*** Data provided

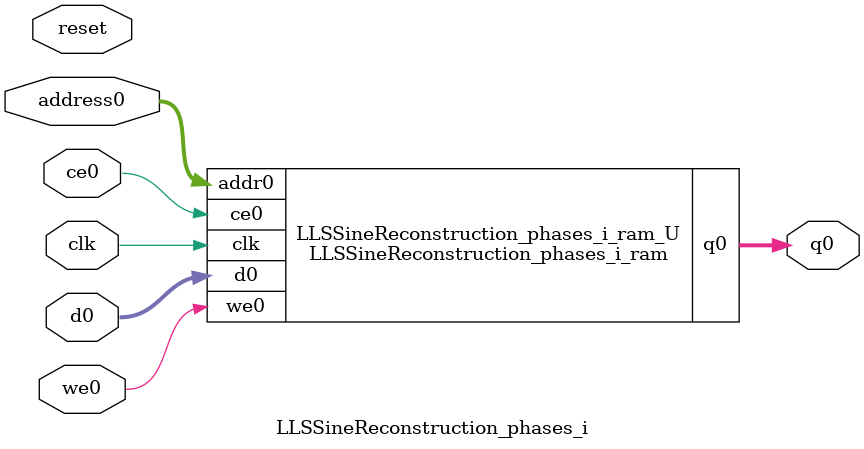
<source format=v>
`timescale 1 ns / 1 ps
module LLSSineReconstruction_phases_i_ram (addr0, ce0, d0, we0, q0,  clk);

parameter DWIDTH = 32;
parameter AWIDTH = 4;
parameter MEM_SIZE = 12;

input[AWIDTH-1:0] addr0;
input ce0;
input[DWIDTH-1:0] d0;
input we0;
output reg[DWIDTH-1:0] q0;
input clk;

reg [DWIDTH-1:0] ram[0:MEM_SIZE-1];




always @(posedge clk)  
begin 
    if (ce0) begin
        if (we0) 
            ram[addr0] <= d0; 
        q0 <= ram[addr0];
    end
end


endmodule

`timescale 1 ns / 1 ps
module LLSSineReconstruction_phases_i(
    reset,
    clk,
    address0,
    ce0,
    we0,
    d0,
    q0);

parameter DataWidth = 32'd32;
parameter AddressRange = 32'd12;
parameter AddressWidth = 32'd4;
input reset;
input clk;
input[AddressWidth - 1:0] address0;
input ce0;
input we0;
input[DataWidth - 1:0] d0;
output[DataWidth - 1:0] q0;



LLSSineReconstruction_phases_i_ram LLSSineReconstruction_phases_i_ram_U(
    .clk( clk ),
    .addr0( address0 ),
    .ce0( ce0 ),
    .we0( we0 ),
    .d0( d0 ),
    .q0( q0 ));

endmodule


</source>
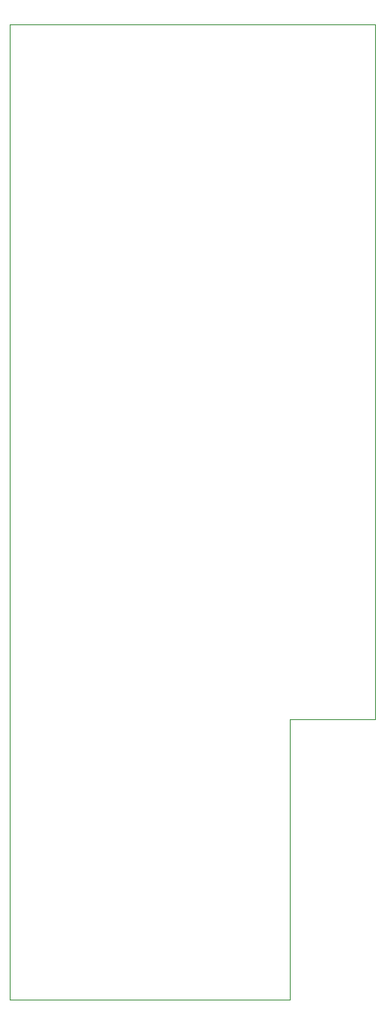
<source format=gbr>
G04 #@! TF.GenerationSoftware,KiCad,Pcbnew,(5.1.10)-1*
G04 #@! TF.CreationDate,2022-12-08T17:23:54+01:00*
G04 #@! TF.ProjectId,S&H Main,53264820-4d61-4696-9e2e-6b696361645f,rev?*
G04 #@! TF.SameCoordinates,Original*
G04 #@! TF.FileFunction,Profile,NP*
%FSLAX46Y46*%
G04 Gerber Fmt 4.6, Leading zero omitted, Abs format (unit mm)*
G04 Created by KiCad (PCBNEW (5.1.10)-1) date 2022-12-08 17:23:54*
%MOMM*%
%LPD*%
G01*
G04 APERTURE LIST*
G04 #@! TA.AperFunction,Profile*
%ADD10C,0.050000*%
G04 #@! TD*
G04 APERTURE END LIST*
D10*
X29210000Y-72390000D02*
X38100000Y-72390000D01*
X29210000Y-101600000D02*
X29210000Y-72390000D01*
X0Y-101600000D02*
X0Y0D01*
X29210000Y-101600000D02*
X0Y-101600000D01*
X38100000Y0D02*
X38100000Y-72390000D01*
X0Y0D02*
X38100000Y0D01*
M02*

</source>
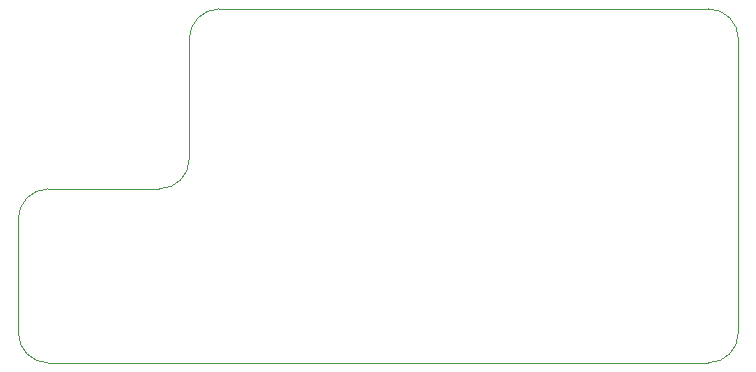
<source format=gbr>
G04 #@! TF.GenerationSoftware,KiCad,Pcbnew,(5.1.9)-1*
G04 #@! TF.CreationDate,2021-02-01T20:54:34+00:00*
G04 #@! TF.ProjectId,Amiga DF0 DF1 Switcher - Design B,416d6967-6120-4444-9630-204446312053,1*
G04 #@! TF.SameCoordinates,Original*
G04 #@! TF.FileFunction,Profile,NP*
%FSLAX46Y46*%
G04 Gerber Fmt 4.6, Leading zero omitted, Abs format (unit mm)*
G04 Created by KiCad (PCBNEW (5.1.9)-1) date 2021-02-01 20:54:34*
%MOMM*%
%LPD*%
G01*
G04 APERTURE LIST*
G04 #@! TA.AperFunction,Profile*
%ADD10C,0.050000*%
G04 #@! TD*
G04 APERTURE END LIST*
D10*
X120396000Y-137160000D02*
G75*
G02*
X122936000Y-134620000I2540000J0D01*
G01*
X122936000Y-134620000D02*
X132334000Y-134620000D01*
X134874000Y-132080000D02*
G75*
G02*
X132334000Y-134620000I-2540000J0D01*
G01*
X120396000Y-137160000D02*
X120396000Y-146812000D01*
X134874000Y-121920000D02*
G75*
G02*
X137414000Y-119380000I2540000J0D01*
G01*
X122936000Y-149352000D02*
G75*
G02*
X120396000Y-146812000I0J2540000D01*
G01*
X181356000Y-146812000D02*
G75*
G02*
X178816000Y-149352000I-2540000J0D01*
G01*
X178816000Y-119380000D02*
G75*
G02*
X181356000Y-121920000I0J-2540000D01*
G01*
X137414000Y-119380000D02*
X178816000Y-119380000D01*
X134874000Y-132080000D02*
X134874000Y-121920000D01*
X178816000Y-149352000D02*
X122936000Y-149352000D01*
X181356000Y-121920000D02*
X181356000Y-146812000D01*
M02*

</source>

******

* [Task description] Exactly the lines from the one containing "X134874000Y-121920000D01*" through the end of the records above are to be printed, and no others.

* [Finished task]
X134874000Y-121920000D01*
X178816000Y-149352000D02*
X122936000Y-149352000D01*
X181356000Y-121920000D02*
X181356000Y-146812000D01*
M02*

</source>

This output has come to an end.